▶ [Supplied data]:
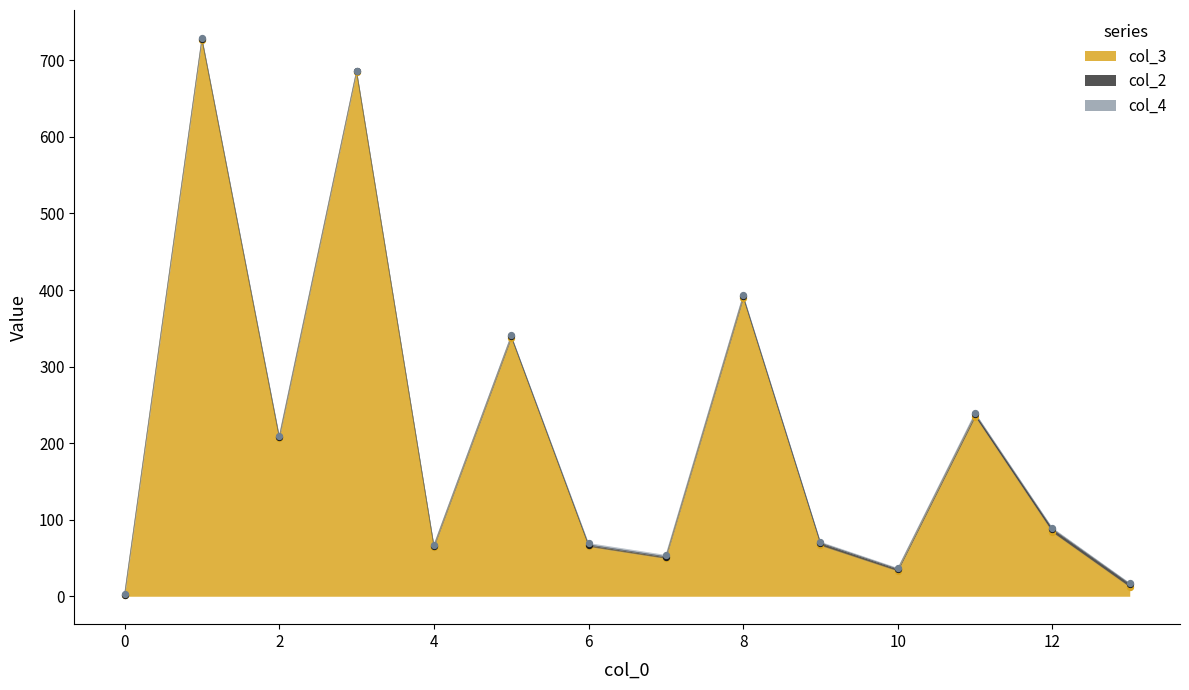

Which series reaches the maximum Y coordinate?

col_3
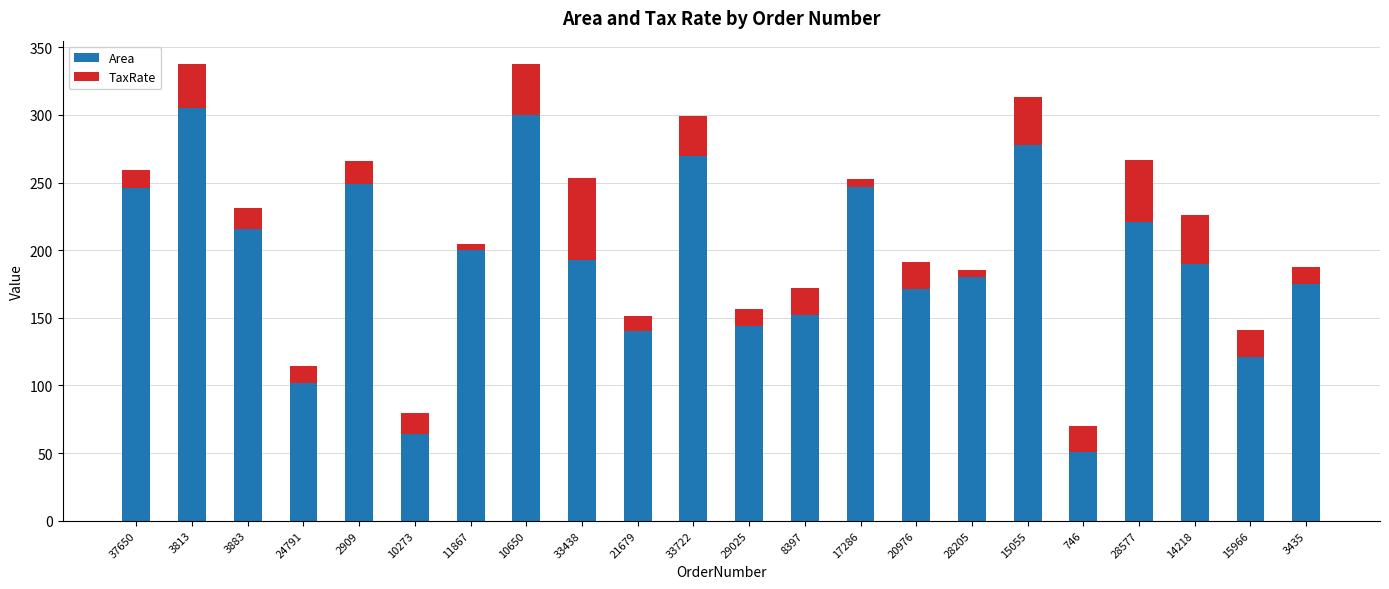

What is the total value across all series at 29025?

156.2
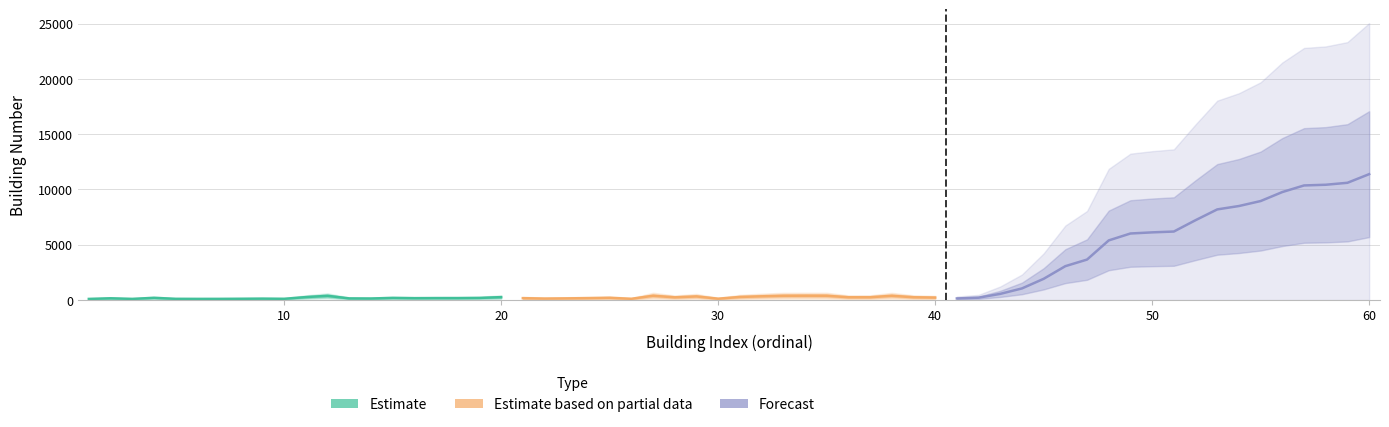

The Estimate based on partial data series shows 515 at 8. True or false?

False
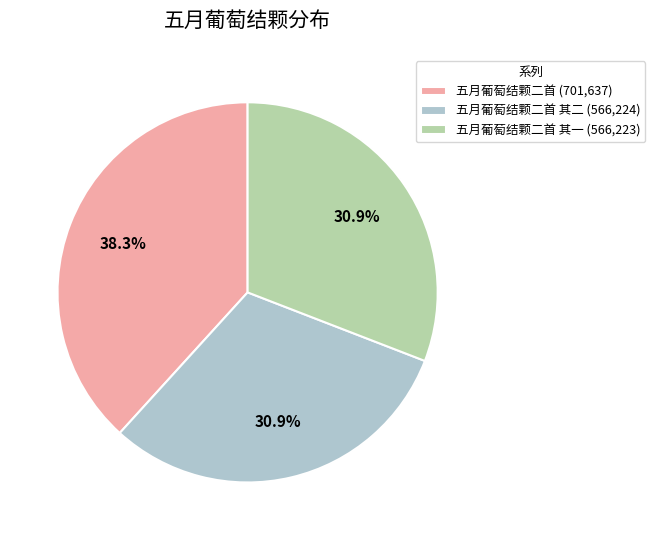

Combined, what portion of the pie is 五月葡萄结颗二首 (701,637) and 五月葡萄结颗二首 其一 (566,223)?

69.1%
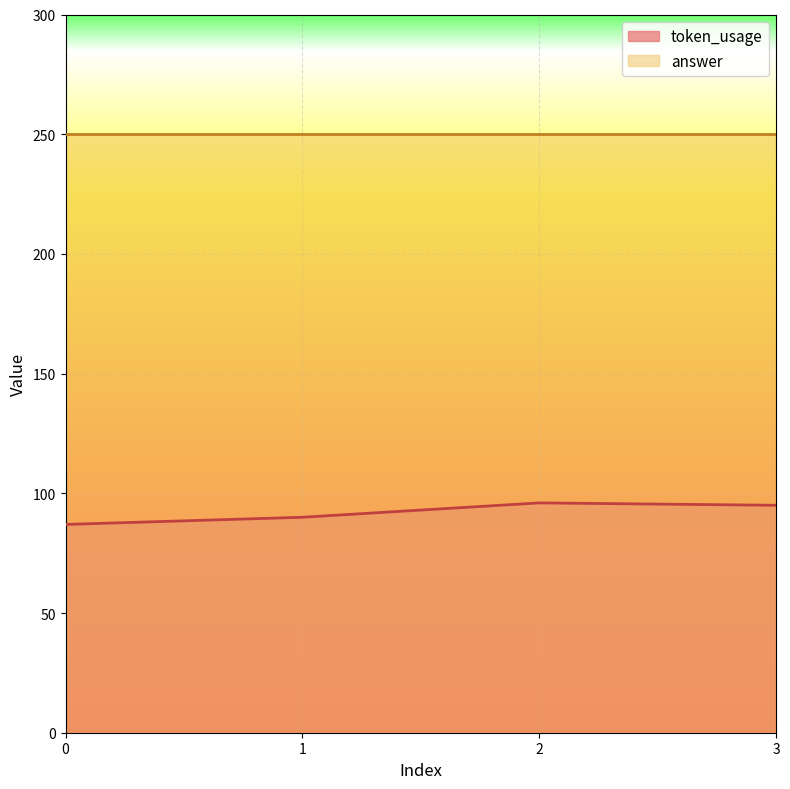

How many data points are less than 95?

2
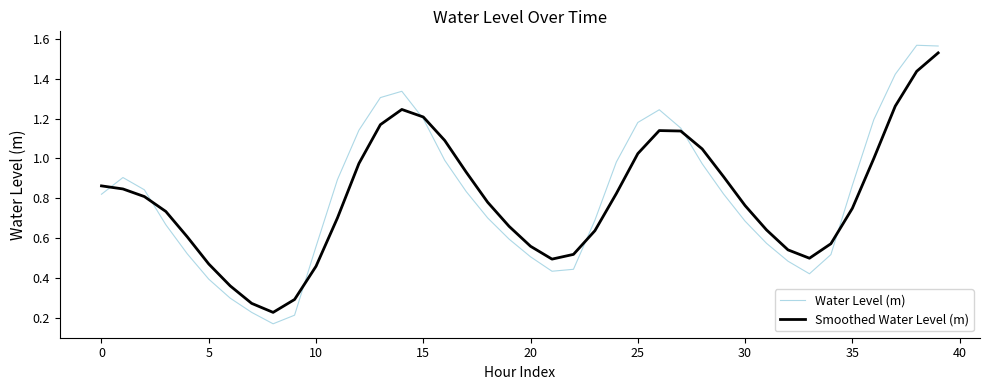

Which series has the largest range (max minus min)?

Water Level (m)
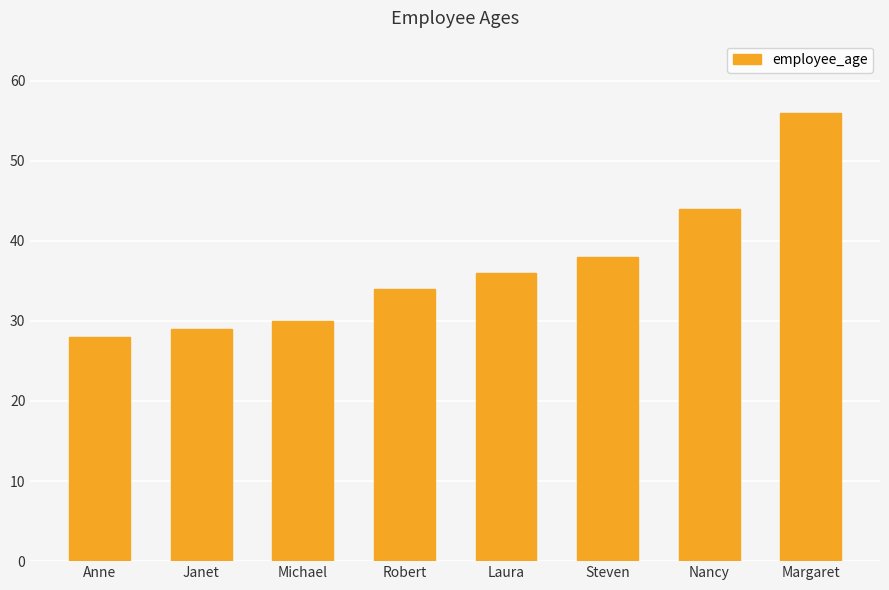

What is the label of the 7th bar from the right?

Janet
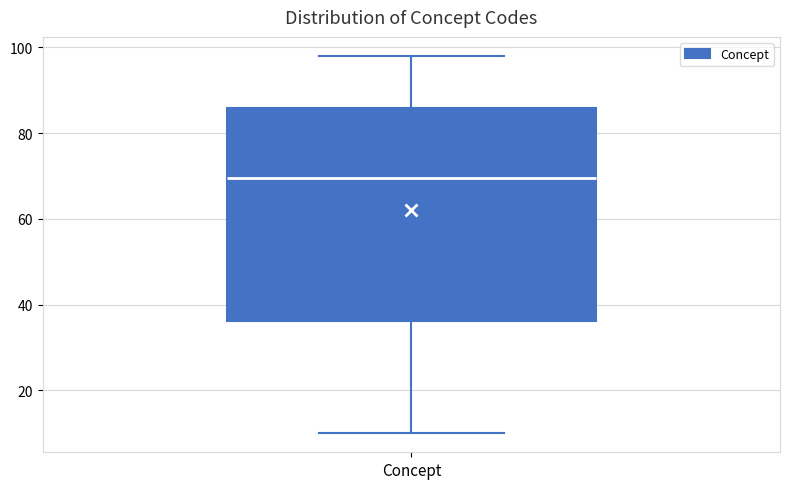

Transcribe this box plot: give where the median line is, the range the box spans, and where the two whiskers end, as read against the y-axis. The values are not printed on the chart, so give them approximately, as read against the axis.

median 70, box 36 to 86, whiskers 10 to 98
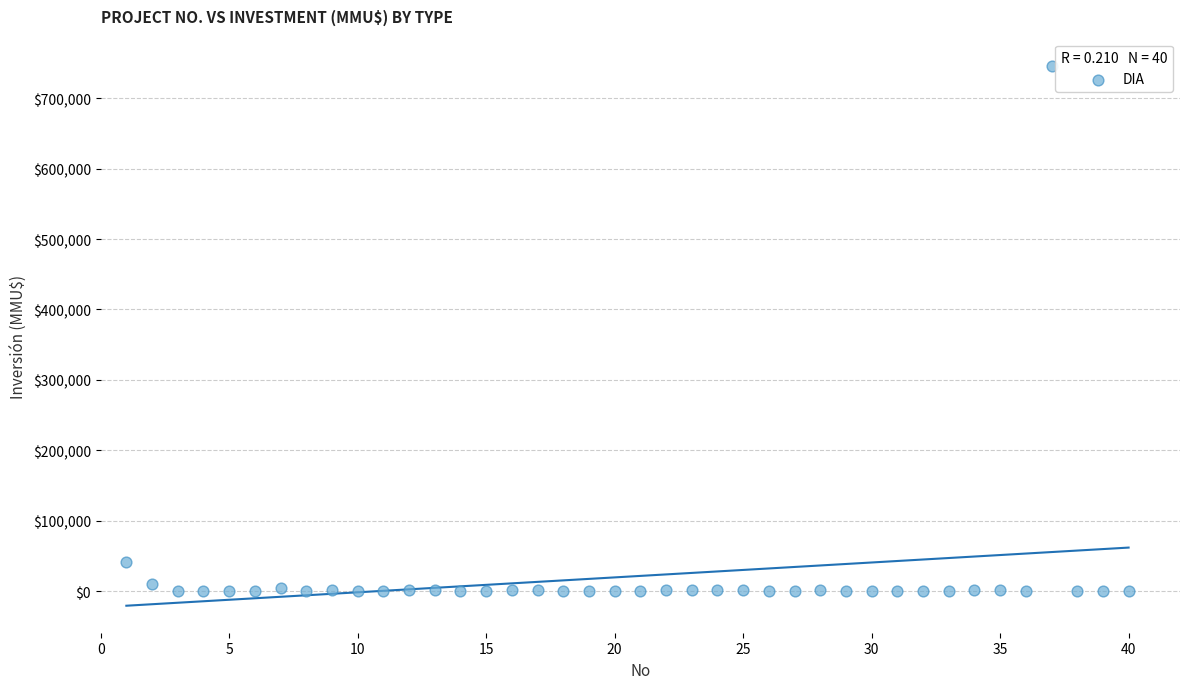

What Y value in the scatter plot is closest to 373159?

40815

▶ [What you will do]: Reproduce the material verbatim, starting at the line that contains "What is the total" and ending at the line that contains "Water Level (m)", both included. Omit the pictures.

▶ [The completed task]:
What is the total value across all series at 29025?

156.2

The Estimate based on partial data series shows 515 at 8. True or false?

False

Combined, what portion of the pie is 五月葡萄结颗二首 (701,637) and 五月葡萄结颗二首 其一 (566,223)?

69.1%

How many data points are less than 95?

2

Which series has the largest range (max minus min)?

Water Level (m)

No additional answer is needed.